Usage

Run Batch of Jobs

cluster_utils provides two main commands to run batches of jobs on the cluster:

  • grid_search: Simple grid search over specified parameter ranges.

  • hp_optimization: Uses sampling-based optimization to search for best combination of hyperparameters within the specified ranges.

They are both run as modules via python -m and expect a configuration file as argument:

python3 -m cluster_utils.grid_search config_for_grid_search.json

python3 -m cluster_utils.hp_optimization config_for_hp_optim.json

See Configuration for information on the expected structure of the config file (note that there are differences between the two methods!).

Optionally, a list of key-value arguments can be provided in addition, to overwrite single settings from the config file. Use dot-notation to specify nested keys. Example:

python3 -m cluster_utils.hp_optimization config.json \
  'results_dir="/tmp"' 'optimization_setting.run_local=True'

Both commands can also be run with --help to get a complete list of arguments.

You can abort cluster_utils with Ctrl + C at any time.
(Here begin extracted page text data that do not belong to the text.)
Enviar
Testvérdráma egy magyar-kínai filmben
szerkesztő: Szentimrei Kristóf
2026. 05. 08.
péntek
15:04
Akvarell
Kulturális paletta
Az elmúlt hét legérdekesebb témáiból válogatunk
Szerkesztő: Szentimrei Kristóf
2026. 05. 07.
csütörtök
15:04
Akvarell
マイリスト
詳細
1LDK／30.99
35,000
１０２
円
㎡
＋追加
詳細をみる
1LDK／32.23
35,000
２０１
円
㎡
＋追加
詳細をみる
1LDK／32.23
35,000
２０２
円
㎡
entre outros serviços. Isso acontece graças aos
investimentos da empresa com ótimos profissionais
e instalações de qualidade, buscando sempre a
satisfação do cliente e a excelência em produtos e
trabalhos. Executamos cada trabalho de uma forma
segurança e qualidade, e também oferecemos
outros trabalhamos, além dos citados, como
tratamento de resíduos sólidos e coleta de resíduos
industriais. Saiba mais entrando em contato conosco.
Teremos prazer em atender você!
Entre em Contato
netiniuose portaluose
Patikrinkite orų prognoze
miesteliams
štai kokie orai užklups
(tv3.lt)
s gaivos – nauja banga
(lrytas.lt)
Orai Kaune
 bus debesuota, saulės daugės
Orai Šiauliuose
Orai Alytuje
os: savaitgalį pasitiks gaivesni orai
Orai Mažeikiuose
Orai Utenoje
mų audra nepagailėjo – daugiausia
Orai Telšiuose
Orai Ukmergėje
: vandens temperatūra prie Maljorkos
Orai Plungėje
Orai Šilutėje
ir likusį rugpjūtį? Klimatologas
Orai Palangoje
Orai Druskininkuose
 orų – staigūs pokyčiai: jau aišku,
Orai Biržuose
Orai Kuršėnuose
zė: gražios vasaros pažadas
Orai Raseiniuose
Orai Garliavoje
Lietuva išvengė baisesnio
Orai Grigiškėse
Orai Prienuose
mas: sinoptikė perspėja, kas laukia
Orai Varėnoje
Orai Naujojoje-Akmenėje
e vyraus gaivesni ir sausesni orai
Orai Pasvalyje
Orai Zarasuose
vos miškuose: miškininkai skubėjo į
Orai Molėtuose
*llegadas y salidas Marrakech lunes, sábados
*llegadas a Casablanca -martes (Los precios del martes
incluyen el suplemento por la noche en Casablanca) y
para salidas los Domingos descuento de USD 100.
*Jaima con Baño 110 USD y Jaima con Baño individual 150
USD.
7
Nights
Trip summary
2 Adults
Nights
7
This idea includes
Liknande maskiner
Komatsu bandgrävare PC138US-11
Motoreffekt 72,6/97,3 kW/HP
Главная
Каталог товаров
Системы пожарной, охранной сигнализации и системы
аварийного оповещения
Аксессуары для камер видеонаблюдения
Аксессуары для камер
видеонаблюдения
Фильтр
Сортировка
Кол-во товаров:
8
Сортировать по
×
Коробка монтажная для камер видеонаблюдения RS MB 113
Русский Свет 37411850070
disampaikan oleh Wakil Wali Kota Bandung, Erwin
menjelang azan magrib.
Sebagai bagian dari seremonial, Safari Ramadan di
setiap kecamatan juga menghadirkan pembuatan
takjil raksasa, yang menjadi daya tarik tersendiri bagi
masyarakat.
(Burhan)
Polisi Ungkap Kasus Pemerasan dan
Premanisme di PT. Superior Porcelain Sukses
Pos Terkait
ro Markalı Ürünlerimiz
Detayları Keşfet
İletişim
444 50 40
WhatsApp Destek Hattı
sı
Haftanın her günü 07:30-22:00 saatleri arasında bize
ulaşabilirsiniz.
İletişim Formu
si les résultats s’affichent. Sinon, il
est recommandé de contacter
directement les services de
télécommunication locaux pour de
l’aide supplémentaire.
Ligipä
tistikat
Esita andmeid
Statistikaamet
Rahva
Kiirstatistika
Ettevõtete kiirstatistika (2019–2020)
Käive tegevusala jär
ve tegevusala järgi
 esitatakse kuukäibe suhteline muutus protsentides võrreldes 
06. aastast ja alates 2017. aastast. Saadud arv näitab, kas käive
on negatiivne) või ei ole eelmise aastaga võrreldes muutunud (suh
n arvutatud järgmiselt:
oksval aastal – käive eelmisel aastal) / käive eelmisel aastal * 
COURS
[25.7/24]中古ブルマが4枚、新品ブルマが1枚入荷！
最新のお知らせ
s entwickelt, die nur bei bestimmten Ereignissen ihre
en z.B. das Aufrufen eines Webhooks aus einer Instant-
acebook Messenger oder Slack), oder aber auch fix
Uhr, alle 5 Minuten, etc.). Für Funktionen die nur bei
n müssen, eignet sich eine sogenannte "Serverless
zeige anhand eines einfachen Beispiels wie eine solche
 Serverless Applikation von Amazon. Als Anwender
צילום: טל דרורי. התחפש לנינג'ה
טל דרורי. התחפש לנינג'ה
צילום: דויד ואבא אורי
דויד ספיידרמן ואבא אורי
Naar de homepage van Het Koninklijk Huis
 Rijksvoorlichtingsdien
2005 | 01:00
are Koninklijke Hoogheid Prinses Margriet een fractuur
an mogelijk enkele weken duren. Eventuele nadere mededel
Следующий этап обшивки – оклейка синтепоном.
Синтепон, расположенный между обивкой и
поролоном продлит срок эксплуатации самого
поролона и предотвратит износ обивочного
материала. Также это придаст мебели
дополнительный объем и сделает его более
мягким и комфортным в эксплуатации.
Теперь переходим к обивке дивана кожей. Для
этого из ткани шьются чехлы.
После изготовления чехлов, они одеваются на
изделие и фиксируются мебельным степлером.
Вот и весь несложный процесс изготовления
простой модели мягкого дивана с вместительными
All running jobs are stopped, and submitted jobs are removed from the cluster queue.

Interactive Mode

While cluster_utils is running, it is possible to enter a command prompt which allows to get some information about finished and running jobs, as well as to stop running jobs.

To enter the command prompt, press ESC. You should now see the following prompt:

Enter command, e.g.  list_jobs, list_running_jobs, list_successful_jobs,
list_idle_jobs, show_job, stop_remaining_jobs
>>>

You now may enter one of the listed commands or simply press Enter to leave the prompt without executing a command.

Important

While the prompt is open, the main loop is blocked, i.e. no new jobs will be submitted during that time.

Commands

list_jobs

List IDs of all jobs that have been submitted so far (including finished ones).

list_running_jobs

List IDs of all jobs that are currently running.

list_successful_jobs

List IDs of all jobs that finished successfully.

list_idle_jobs

List IDs of all jobs that have been submitted but not yet started.

show_job

Will ask for a job ID and show information about this job.

stop_remaining_jobs

Abort all currently running jobs as well as jobs that already have been submitted but didn’t start yet.

This will not stop submission of new jobs. If you want to stop cluster_utils completely, press Ctrl + C instead.